• [Task statement]: Please copy out the entries below exactly, beginning with the line that contains "M759 335 789 287" and ending with the line that contains "M1096 592 1120 525 1225 331", and include nothing outside that span.

+++ Exercise data +++

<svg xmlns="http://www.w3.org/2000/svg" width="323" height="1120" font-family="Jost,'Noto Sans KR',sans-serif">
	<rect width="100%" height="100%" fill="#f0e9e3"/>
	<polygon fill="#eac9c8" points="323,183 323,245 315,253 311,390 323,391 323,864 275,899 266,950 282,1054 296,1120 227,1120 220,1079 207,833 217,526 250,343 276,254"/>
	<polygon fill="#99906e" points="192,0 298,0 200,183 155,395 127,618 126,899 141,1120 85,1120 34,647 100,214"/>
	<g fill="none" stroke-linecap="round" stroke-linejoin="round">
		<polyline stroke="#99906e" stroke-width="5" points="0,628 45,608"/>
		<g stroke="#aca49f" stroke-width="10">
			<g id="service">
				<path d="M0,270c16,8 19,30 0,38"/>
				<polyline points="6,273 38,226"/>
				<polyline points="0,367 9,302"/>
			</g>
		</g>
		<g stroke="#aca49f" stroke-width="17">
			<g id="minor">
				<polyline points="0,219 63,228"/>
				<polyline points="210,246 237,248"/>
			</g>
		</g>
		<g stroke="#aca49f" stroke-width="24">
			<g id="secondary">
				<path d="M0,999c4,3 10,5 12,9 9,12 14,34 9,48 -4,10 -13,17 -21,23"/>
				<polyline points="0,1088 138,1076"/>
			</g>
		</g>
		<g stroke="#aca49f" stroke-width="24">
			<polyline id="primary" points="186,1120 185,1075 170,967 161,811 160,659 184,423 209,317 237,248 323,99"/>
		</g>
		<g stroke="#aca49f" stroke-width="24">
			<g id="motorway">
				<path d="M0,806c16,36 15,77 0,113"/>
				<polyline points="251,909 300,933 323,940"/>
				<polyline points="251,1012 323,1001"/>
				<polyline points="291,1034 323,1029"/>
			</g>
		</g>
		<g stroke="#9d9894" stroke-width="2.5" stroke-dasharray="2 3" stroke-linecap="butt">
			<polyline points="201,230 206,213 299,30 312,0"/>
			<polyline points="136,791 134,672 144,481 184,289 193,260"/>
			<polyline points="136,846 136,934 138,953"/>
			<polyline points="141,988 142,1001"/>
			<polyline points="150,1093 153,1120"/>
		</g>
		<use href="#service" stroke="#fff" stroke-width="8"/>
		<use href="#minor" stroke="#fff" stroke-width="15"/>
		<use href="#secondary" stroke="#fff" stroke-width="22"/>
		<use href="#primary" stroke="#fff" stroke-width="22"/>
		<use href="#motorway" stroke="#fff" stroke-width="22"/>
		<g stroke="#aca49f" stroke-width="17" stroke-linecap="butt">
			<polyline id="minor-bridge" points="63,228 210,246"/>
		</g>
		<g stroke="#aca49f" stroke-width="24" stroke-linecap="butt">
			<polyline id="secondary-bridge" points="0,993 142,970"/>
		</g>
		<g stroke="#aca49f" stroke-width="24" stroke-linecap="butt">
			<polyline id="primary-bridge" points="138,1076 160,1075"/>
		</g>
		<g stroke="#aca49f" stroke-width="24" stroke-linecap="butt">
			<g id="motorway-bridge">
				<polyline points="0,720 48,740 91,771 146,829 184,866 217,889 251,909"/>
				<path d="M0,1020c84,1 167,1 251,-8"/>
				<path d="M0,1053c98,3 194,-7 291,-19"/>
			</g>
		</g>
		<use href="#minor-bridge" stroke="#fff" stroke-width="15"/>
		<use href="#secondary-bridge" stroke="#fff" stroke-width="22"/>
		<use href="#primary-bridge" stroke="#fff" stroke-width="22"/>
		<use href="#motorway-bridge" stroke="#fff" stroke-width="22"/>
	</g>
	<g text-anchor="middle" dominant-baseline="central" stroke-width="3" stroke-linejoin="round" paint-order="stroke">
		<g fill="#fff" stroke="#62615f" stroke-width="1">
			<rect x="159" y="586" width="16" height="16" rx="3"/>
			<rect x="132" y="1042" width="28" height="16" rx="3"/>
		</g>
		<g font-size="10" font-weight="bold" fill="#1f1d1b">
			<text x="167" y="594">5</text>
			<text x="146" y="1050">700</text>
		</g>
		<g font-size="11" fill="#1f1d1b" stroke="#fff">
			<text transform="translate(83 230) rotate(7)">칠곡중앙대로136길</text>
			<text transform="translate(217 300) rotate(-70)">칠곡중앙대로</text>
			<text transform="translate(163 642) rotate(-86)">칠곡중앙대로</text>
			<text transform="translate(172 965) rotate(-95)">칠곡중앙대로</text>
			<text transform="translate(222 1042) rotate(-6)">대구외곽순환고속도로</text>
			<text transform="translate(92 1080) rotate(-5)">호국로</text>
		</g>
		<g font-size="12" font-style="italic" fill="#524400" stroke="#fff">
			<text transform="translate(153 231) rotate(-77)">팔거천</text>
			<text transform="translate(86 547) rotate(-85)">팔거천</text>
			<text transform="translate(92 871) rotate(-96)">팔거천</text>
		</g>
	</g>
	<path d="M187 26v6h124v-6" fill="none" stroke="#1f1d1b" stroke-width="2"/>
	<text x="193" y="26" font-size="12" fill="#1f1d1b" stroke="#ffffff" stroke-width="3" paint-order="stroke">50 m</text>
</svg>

+++
+++ Exercise data +++

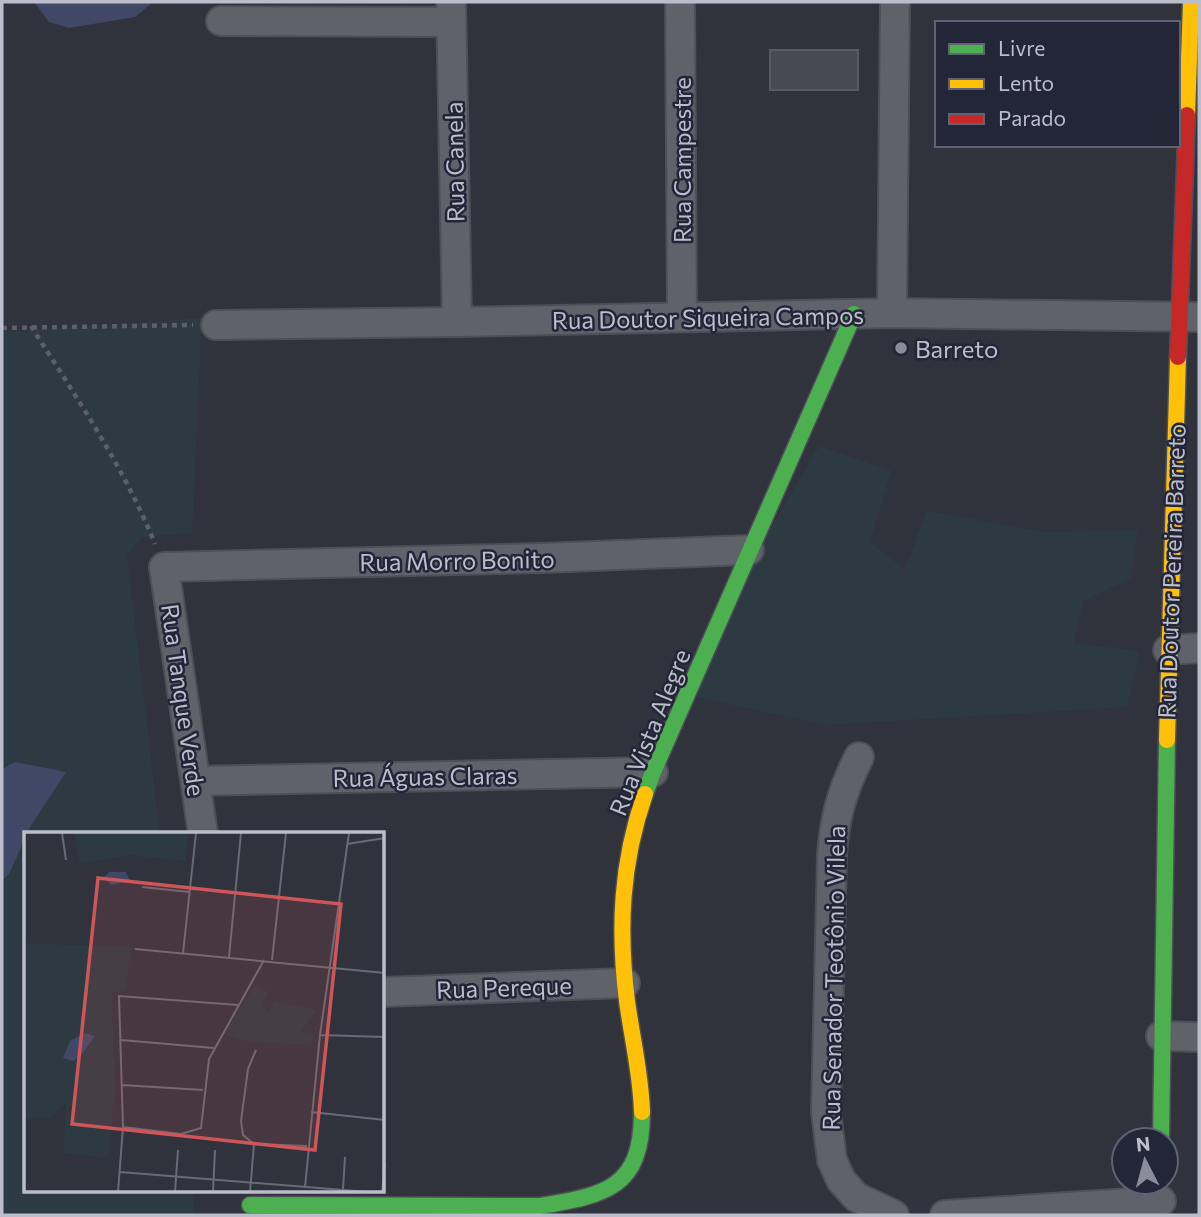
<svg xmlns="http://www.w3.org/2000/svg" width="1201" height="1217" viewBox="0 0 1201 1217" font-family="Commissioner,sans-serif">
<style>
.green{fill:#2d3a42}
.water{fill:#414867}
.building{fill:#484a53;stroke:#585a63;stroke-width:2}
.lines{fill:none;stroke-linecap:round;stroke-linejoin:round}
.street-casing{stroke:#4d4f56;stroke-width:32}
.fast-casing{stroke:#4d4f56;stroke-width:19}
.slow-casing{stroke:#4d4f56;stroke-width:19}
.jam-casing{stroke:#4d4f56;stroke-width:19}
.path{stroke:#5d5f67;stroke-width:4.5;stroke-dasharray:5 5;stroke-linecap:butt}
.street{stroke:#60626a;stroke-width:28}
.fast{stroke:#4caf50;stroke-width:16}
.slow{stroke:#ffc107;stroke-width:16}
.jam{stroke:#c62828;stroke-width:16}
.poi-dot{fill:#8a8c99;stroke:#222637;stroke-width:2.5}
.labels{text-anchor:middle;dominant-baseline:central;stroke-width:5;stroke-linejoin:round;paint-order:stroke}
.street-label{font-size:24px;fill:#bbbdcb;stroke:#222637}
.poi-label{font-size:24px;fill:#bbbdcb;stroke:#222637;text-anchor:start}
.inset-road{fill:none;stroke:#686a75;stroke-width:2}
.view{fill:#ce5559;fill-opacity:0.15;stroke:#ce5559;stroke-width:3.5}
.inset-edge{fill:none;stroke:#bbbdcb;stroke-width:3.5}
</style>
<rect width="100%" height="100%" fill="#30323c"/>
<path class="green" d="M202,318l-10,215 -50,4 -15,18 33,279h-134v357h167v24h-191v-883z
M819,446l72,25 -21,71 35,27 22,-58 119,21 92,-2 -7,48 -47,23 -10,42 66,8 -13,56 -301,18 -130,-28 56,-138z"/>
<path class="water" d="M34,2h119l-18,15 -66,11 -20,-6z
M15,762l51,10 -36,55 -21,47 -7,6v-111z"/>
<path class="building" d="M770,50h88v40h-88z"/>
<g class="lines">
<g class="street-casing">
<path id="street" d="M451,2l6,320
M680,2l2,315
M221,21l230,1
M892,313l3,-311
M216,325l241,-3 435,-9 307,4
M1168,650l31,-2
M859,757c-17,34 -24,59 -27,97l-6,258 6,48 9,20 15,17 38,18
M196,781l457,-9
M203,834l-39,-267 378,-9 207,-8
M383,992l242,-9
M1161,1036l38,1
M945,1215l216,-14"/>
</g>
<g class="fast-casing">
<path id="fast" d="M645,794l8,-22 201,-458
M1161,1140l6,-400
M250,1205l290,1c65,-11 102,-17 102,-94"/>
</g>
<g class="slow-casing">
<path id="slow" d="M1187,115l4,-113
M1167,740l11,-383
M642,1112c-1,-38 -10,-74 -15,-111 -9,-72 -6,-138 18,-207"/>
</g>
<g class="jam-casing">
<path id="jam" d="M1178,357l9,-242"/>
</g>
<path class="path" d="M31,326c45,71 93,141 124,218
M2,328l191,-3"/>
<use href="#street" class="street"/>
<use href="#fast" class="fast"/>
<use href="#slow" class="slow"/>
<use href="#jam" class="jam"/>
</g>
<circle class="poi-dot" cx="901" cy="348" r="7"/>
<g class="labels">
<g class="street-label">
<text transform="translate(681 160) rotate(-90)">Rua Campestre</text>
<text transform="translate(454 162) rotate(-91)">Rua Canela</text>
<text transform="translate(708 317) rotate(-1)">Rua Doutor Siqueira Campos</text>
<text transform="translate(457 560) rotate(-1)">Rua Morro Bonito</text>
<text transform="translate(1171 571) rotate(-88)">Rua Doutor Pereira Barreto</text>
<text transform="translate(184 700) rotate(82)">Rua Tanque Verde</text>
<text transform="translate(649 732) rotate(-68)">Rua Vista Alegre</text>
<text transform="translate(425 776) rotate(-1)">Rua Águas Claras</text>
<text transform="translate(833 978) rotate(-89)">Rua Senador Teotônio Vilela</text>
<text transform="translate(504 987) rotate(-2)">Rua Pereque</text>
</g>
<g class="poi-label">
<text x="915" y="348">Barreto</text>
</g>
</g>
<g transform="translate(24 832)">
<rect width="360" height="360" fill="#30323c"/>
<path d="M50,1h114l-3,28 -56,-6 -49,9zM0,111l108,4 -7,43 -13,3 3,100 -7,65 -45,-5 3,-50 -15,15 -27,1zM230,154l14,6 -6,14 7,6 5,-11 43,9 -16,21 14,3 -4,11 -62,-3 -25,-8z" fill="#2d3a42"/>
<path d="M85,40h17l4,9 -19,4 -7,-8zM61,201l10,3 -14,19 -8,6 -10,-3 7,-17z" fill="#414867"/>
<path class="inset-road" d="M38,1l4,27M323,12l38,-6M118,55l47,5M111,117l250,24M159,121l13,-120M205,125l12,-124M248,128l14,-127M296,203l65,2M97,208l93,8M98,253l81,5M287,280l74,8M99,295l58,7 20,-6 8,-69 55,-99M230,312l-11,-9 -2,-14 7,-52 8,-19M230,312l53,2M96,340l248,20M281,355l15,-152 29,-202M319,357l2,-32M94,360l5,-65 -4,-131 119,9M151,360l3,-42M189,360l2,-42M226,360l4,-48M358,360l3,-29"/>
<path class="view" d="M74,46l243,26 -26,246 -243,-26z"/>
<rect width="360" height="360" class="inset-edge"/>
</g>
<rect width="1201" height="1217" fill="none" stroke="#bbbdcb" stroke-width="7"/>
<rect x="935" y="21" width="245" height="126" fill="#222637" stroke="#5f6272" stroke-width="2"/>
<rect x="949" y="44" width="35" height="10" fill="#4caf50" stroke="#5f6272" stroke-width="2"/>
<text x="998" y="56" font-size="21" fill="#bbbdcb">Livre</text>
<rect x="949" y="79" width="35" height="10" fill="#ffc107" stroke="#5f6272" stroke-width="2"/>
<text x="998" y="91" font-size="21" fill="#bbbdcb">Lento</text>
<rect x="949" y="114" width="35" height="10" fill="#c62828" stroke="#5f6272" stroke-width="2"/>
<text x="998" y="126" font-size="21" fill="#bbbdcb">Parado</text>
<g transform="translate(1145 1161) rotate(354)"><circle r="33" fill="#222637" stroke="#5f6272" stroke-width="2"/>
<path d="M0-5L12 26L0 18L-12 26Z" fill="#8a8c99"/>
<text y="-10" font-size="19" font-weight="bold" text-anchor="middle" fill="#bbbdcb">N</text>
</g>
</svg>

+++
+++ Exercise data +++

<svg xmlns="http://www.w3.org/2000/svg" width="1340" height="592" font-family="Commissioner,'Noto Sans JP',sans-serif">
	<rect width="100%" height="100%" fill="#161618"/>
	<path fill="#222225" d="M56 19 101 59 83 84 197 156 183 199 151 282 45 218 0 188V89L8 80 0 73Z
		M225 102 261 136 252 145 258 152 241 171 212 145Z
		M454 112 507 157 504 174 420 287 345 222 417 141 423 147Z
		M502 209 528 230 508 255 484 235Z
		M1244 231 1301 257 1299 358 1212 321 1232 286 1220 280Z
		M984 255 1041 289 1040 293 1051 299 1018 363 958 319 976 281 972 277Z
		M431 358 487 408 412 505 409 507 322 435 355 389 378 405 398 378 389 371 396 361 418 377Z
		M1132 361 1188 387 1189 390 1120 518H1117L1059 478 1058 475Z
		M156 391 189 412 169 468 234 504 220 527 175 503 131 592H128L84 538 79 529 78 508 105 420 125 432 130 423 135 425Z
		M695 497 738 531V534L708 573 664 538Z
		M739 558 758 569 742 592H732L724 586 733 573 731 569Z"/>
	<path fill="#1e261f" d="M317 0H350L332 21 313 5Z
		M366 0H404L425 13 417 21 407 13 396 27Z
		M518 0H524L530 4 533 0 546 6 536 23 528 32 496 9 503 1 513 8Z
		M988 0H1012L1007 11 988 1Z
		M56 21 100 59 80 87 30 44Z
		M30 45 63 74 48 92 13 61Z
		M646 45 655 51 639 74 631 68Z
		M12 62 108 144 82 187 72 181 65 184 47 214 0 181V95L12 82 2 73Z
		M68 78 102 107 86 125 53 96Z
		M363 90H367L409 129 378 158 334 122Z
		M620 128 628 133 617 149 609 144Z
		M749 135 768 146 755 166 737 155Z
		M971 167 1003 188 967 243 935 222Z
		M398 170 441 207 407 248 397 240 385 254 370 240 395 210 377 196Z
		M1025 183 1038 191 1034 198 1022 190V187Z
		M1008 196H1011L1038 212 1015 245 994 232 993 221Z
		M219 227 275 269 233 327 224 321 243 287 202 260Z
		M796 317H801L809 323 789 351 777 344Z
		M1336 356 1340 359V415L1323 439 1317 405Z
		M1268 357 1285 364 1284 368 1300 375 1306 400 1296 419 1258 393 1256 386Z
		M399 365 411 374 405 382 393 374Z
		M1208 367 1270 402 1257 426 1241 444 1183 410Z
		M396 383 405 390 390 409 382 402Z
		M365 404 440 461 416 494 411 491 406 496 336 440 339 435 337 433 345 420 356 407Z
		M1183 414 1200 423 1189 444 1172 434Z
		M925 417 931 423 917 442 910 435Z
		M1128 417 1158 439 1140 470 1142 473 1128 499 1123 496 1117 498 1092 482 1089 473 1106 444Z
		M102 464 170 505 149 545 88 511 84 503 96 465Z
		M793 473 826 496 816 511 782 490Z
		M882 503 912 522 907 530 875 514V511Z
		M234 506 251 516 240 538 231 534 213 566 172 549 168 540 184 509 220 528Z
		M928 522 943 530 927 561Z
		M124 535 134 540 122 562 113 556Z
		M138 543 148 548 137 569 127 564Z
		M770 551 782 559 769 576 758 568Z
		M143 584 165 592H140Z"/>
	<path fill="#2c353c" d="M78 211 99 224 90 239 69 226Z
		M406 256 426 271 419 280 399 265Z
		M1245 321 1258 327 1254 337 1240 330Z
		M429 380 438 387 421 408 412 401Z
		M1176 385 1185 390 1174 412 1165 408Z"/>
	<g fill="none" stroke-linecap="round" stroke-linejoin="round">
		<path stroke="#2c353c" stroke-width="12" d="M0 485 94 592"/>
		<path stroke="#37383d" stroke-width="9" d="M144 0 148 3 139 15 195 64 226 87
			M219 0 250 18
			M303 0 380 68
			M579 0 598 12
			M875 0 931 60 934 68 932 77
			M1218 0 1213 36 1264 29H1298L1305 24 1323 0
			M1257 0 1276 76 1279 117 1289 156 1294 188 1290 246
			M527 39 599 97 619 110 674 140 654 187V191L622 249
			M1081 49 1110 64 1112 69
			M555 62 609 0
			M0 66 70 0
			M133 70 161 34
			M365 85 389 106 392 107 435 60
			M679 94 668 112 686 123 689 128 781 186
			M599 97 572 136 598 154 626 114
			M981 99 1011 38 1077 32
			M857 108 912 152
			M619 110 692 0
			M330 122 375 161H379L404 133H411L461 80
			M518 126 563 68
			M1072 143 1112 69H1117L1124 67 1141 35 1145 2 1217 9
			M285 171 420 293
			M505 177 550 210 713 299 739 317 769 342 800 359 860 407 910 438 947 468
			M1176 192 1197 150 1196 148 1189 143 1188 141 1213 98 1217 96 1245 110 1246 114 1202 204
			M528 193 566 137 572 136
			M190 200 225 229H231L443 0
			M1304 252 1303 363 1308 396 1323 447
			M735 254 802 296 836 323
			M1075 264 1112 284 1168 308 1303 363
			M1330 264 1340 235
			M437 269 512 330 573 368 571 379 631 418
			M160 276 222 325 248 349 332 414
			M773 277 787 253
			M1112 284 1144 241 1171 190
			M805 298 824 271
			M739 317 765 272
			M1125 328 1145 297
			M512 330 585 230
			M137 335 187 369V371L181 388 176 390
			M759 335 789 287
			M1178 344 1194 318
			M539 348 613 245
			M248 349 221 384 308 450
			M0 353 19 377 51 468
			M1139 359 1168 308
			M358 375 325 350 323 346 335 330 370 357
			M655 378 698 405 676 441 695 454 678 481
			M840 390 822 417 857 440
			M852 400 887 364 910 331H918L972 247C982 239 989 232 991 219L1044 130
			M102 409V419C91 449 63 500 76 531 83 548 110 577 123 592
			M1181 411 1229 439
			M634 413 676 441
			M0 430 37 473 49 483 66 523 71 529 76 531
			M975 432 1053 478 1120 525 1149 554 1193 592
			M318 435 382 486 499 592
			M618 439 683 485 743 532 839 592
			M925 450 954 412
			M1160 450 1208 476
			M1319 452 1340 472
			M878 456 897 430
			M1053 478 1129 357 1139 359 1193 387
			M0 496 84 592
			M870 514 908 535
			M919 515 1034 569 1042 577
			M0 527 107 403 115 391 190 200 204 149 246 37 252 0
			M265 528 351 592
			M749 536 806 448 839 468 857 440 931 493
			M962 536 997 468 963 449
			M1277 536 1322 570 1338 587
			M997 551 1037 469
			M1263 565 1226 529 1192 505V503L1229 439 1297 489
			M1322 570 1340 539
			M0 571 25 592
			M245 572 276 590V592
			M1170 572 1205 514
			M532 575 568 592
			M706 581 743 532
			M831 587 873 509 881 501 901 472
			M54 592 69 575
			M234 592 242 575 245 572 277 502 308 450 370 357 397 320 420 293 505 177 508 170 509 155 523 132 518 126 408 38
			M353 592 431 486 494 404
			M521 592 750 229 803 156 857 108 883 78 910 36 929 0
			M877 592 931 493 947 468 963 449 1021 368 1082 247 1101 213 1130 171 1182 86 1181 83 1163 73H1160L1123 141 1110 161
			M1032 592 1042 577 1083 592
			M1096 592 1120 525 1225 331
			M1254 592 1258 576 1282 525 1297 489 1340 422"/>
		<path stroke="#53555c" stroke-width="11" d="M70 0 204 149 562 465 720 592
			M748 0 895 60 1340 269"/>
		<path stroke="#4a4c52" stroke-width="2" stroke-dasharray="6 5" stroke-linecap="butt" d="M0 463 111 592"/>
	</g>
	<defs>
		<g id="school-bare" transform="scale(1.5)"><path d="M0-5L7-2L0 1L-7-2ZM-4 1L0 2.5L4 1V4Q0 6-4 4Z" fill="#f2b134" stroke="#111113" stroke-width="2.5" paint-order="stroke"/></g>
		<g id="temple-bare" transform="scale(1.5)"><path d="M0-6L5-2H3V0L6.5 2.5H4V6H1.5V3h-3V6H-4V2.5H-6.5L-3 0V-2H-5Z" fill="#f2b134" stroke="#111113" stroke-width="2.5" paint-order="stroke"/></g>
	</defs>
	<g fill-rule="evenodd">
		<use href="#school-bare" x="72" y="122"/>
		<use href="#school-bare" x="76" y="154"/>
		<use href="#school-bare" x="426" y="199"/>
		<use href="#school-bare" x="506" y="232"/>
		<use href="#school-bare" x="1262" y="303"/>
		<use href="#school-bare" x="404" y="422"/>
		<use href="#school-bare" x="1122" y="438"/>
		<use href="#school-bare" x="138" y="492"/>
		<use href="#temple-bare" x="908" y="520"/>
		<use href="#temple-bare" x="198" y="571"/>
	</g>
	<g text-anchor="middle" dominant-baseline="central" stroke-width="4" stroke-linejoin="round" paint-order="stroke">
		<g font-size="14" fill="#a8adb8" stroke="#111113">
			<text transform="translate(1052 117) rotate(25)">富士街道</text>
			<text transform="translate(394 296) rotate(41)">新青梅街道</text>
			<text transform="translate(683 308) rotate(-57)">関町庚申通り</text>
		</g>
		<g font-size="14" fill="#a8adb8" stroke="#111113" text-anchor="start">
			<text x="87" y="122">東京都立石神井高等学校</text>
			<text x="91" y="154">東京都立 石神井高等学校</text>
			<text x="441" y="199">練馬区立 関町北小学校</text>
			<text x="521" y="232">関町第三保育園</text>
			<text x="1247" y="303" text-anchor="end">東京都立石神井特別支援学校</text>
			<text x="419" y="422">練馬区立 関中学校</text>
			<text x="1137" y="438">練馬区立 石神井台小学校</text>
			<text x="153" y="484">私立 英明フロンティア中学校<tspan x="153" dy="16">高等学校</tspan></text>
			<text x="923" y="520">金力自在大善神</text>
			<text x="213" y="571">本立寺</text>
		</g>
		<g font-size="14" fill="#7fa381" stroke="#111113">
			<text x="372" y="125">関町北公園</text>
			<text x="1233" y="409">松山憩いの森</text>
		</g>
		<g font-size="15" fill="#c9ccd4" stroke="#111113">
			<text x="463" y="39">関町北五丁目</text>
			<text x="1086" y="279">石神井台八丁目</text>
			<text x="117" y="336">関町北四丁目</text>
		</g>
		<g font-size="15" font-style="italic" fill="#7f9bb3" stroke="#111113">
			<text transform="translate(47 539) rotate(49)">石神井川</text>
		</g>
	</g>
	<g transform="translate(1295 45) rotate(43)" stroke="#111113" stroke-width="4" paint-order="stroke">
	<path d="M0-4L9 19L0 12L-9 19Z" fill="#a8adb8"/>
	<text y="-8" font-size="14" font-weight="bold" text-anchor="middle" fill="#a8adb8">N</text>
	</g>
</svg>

+++

• [Answer for this exercise]:
			M759 335 789 287
			M1178 344 1194 318
			M539 348 613 245
			M248 349 221 384 308 450
			M0 353 19 377 51 468
			M1139 359 1168 308
			M358 375 325 350 323 346 335 330 370 357
			M655 378 698 405 676 441 695 454 678 481
			M840 390 822 417 857 440
			M852 400 887 364 910 331H918L972 247C982 239 989 232 991 219L1044 130
			M102 409V419C91 449 63 500 76 531 83 548 110 577 123 592
			M1181 411 1229 439
			M634 413 676 441
			M0 430 37 473 49 483 66 523 71 529 76 531
			M975 432 1053 478 1120 525 1149 554 1193 592
			M318 435 382 486 499 592
			M618 439 683 485 743 532 839 592
			M925 450 954 412
			M1160 450 1208 476
			M1319 452 1340 472
			M878 456 897 430
			M1053 478 1129 357 1139 359 1193 387
			M0 496 84 592
			M870 514 908 535
			M919 515 1034 569 1042 577
			M0 527 107 403 115 391 190 200 204 149 246 37 252 0
			M265 528 351 592
			M749 536 806 448 839 468 857 440 931 493
			M962 536 997 468 963 449
			M1277 536 1322 570 1338 587
			M997 551 1037 469
			M1263 565 1226 529 1192 505V503L1229 439 1297 489
			M1322 570 1340 539
			M0 571 25 592
			M245 572 276 590V592
			M1170 572 1205 514
			M532 575 568 592
			M706 581 743 532
			M831 587 873 509 881 501 901 472
			M54 592 69 575
			M234 592 242 575 245 572 277 502 308 450 370 357 397 320 420 293 505 177 508 170 509 155 523 132 518 126 408 38
			M353 592 431 486 494 404
			M521 592 750 229 803 156 857 108 883 78 910 36 929 0
			M877 592 931 493 947 468 963 449 1021 368 1082 247 1101 213 1130 171 1182 86 1181 83 1163 73H1160L1123 141 1110 161
			M1032 592 1042 577 1083 592
			M1096 592 1120 525 1225 331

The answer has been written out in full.